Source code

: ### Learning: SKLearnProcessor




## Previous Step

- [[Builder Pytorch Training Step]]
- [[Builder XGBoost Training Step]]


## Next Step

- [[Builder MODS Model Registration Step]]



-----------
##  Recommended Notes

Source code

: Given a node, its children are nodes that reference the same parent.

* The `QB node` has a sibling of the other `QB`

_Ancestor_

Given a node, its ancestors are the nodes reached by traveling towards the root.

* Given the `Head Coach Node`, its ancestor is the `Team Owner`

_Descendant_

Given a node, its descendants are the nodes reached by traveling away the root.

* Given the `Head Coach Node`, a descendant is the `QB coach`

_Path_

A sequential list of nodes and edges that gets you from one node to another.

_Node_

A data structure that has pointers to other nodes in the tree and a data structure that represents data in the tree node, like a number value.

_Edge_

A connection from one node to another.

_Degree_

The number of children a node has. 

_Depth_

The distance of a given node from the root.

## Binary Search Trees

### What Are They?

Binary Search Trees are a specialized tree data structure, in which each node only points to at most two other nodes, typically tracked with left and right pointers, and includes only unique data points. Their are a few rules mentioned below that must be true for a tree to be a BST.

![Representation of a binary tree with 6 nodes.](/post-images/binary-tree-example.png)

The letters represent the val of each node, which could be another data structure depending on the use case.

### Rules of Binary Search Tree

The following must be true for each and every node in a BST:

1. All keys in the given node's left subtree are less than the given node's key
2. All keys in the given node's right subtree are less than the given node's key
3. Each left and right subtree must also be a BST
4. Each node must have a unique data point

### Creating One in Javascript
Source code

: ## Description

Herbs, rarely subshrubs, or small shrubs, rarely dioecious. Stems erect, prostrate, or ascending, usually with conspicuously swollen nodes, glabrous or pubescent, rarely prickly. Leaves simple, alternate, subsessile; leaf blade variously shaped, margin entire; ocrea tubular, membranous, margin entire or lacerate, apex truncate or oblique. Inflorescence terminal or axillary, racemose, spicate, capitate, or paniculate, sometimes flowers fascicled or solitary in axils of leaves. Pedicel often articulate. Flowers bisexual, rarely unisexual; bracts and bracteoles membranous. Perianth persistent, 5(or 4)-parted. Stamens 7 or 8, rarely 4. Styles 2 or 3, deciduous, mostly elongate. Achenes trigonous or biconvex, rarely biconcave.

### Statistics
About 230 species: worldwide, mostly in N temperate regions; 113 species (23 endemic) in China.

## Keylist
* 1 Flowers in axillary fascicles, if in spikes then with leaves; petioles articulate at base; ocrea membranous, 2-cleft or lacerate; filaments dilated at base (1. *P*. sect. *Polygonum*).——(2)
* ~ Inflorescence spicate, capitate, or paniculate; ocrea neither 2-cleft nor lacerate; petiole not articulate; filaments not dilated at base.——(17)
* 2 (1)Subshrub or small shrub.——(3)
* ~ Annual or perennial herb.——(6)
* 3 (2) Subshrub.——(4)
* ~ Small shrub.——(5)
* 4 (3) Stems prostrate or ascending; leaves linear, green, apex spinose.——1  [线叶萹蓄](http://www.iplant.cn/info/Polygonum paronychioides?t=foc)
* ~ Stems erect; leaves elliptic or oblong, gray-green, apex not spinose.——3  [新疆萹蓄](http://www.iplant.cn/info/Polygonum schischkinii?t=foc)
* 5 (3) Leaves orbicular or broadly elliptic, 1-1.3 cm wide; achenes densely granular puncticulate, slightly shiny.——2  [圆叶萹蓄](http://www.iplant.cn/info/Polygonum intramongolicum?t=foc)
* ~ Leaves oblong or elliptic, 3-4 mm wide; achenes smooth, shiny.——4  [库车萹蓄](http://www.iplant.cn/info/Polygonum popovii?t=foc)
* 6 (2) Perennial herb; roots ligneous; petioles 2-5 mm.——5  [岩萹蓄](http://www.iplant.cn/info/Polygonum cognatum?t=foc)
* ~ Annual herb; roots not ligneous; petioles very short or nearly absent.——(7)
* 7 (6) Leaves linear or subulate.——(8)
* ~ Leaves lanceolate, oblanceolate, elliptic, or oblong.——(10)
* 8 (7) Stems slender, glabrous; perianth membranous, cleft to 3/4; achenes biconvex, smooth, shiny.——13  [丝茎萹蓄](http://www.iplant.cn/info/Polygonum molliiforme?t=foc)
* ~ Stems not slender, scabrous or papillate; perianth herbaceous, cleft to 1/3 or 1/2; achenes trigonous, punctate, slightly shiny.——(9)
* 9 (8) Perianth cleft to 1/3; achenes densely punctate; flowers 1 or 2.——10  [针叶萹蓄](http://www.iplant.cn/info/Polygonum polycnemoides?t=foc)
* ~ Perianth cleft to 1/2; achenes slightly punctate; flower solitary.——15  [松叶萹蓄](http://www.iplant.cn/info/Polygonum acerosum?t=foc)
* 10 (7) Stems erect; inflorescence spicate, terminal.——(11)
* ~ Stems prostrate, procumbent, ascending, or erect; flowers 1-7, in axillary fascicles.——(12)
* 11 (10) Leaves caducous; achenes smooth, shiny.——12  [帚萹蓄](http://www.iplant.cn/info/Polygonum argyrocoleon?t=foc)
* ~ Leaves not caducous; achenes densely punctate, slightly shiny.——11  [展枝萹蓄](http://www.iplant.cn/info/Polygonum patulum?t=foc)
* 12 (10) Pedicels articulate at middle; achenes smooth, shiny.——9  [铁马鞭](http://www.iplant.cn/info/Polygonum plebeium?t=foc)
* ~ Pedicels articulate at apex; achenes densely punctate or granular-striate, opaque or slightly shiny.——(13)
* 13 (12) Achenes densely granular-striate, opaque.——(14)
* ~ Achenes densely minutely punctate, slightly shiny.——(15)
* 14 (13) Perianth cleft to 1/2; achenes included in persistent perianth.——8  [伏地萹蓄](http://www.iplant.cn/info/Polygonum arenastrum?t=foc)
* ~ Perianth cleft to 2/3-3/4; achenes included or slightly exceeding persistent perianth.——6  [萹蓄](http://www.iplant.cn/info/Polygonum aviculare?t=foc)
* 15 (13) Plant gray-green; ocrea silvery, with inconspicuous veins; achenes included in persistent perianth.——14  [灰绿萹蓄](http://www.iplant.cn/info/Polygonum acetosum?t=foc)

* * *

Problem requirements.
The data above should be copied exactly, with no line omitted.

Task solution.
Source code

: ### Learning: SKLearnProcessor




## Previous Step

- [[Builder Pytorch Training Step]]
- [[Builder XGBoost Training Step]]


## Next Step

- [[Builder MODS Model Registration Step]]



-----------
##  Recommended Notes

Source code

: Given a node, its children are nodes that reference the same parent.

* The `QB node` has a sibling of the other `QB`

_Ancestor_

Given a node, its ancestors are the nodes reached by traveling towards the root.

* Given the `Head Coach Node`, its ancestor is the `Team Owner`

_Descendant_

Given a node, its descendants are the nodes reached by traveling away the root.

* Given the `Head Coach Node`, a descendant is the `QB coach`

_Path_

A sequential list of nodes and edges that gets you from one node to another.

_Node_

A data structure that has pointers to other nodes in the tree and a data structure that represents data in the tree node, like a number value.

_Edge_

A connection from one node to another.

_Degree_

The number of children a node has. 

_Depth_

The distance of a given node from the root.

## Binary Search Trees

### What Are They?

Binary Search Trees are a specialized tree data structure, in which each node only points to at most two other nodes, typically tracked with left and right pointers, and includes only unique data points. Their are a few rules mentioned below that must be true for a tree to be a BST.

![Representation of a binary tree with 6 nodes.](/post-images/binary-tree-example.png)

The letters represent the val of each node, which could be another data structure depending on the use case.

### Rules of Binary Search Tree

The following must be true for each and every node in a BST:

1. All keys in the given node's left subtree are less than the given node's key
2. All keys in the given node's right subtree are less than the given node's key
3. Each left and right subtree must also be a BST
4. Each node must have a unique data point

### Creating One in Javascript
Source code

: ## Description

Herbs, rarely subshrubs, or small shrubs, rarely dioecious. Stems erect, prostrate, or ascending, usually with conspicuously swollen nodes, glabrous or pubescent, rarely prickly. Leaves simple, alternate, subsessile; leaf blade variously shaped, margin entire; ocrea tubular, membranous, margin entire or lacerate, apex truncate or oblique. Inflorescence terminal or axillary, racemose, spicate, capitate, or paniculate, sometimes flowers fascicled or solitary in axils of leaves. Pedicel often articulate. Flowers bisexual, rarely unisexual; bracts and bracteoles membranous. Perianth persistent, 5(or 4)-parted. Stamens 7 or 8, rarely 4. Styles 2 or 3, deciduous, mostly elongate. Achenes trigonous or biconvex, rarely biconcave.

### Statistics
About 230 species: worldwide, mostly in N temperate regions; 113 species (23 endemic) in China.

## Keylist
* 1 Flowers in axillary fascicles, if in spikes then with leaves; petioles articulate at base; ocrea membranous, 2-cleft or lacerate; filaments dilated at base (1. *P*. sect. *Polygonum*).——(2)
* ~ Inflorescence spicate, capitate, or paniculate; ocrea neither 2-cleft nor lacerate; petiole not articulate; filaments not dilated at base.——(17)
* 2 (1)Subshrub or small shrub.——(3)
* ~ Annual or perennial herb.——(6)
* 3 (2) Subshrub.——(4)
* ~ Small shrub.——(5)
* 4 (3) Stems prostrate or ascending; leaves linear, green, apex spinose.——1  [线叶萹蓄](http://www.iplant.cn/info/Polygonum paronychioides?t=foc)
* ~ Stems erect; leaves elliptic or oblong, gray-green, apex not spinose.——3  [新疆萹蓄](http://www.iplant.cn/info/Polygonum schischkinii?t=foc)
* 5 (3) Leaves orbicular or broadly elliptic, 1-1.3 cm wide; achenes densely granular puncticulate, slightly shiny.——2  [圆叶萹蓄](http://www.iplant.cn/info/Polygonum intramongolicum?t=foc)
* ~ Leaves oblong or elliptic, 3-4 mm wide; achenes smooth, shiny.——4  [库车萹蓄](http://www.iplant.cn/info/Polygonum popovii?t=foc)
* 6 (2) Perennial herb; roots ligneous; petioles 2-5 mm.——5  [岩萹蓄](http://www.iplant.cn/info/Polygonum cognatum?t=foc)
* ~ Annual herb; roots not ligneous; petioles very short or nearly absent.——(7)
* 7 (6) Leaves linear or subulate.——(8)
* ~ Leaves lanceolate, oblanceolate, elliptic, or oblong.——(10)
* 8 (7) Stems slender, glabrous; perianth membranous, cleft to 3/4; achenes biconvex, smooth, shiny.——13  [丝茎萹蓄](http://www.iplant.cn/info/Polygonum molliiforme?t=foc)
* ~ Stems not slender, scabrous or papillate; perianth herbaceous, cleft to 1/3 or 1/2; achenes trigonous, punctate, slightly shiny.——(9)
* 9 (8) Perianth cleft to 1/3; achenes densely punctate; flowers 1 or 2.——10  [针叶萹蓄](http://www.iplant.cn/info/Polygonum polycnemoides?t=foc)
* ~ Perianth cleft to 1/2; achenes slightly punctate; flower solitary.——15  [松叶萹蓄](http://www.iplant.cn/info/Polygonum acerosum?t=foc)
* 10 (7) Stems erect; inflorescence spicate, terminal.——(11)
* ~ Stems prostrate, procumbent, ascending, or erect; flowers 1-7, in axillary fascicles.——(12)
* 11 (10) Leaves caducous; achenes smooth, shiny.——12  [帚萹蓄](http://www.iplant.cn/info/Polygonum argyrocoleon?t=foc)
* ~ Leaves not caducous; achenes densely punctate, slightly shiny.——11  [展枝萹蓄](http://www.iplant.cn/info/Polygonum patulum?t=foc)
* 12 (10) Pedicels articulate at middle; achenes smooth, shiny.——9  [铁马鞭](http://www.iplant.cn/info/Polygonum plebeium?t=foc)
* ~ Pedicels articulate at apex; achenes densely punctate or granular-striate, opaque or slightly shiny.——(13)
* 13 (12) Achenes densely granular-striate, opaque.——(14)
* ~ Achenes densely minutely punctate, slightly shiny.——(15)
* 14 (13) Perianth cleft to 1/2; achenes included in persistent perianth.——8  [伏地萹蓄](http://www.iplant.cn/info/Polygonum arenastrum?t=foc)
* ~ Perianth cleft to 2/3-3/4; achenes included or slightly exceeding persistent perianth.——6  [萹蓄](http://www.iplant.cn/info/Polygonum aviculare?t=foc)
* 15 (13) Plant gray-green; ocrea silvery, with inconspicuous veins; achenes included in persistent perianth.——14  [灰绿萹蓄](http://www.iplant.cn/info/Polygonum acetosum?t=foc)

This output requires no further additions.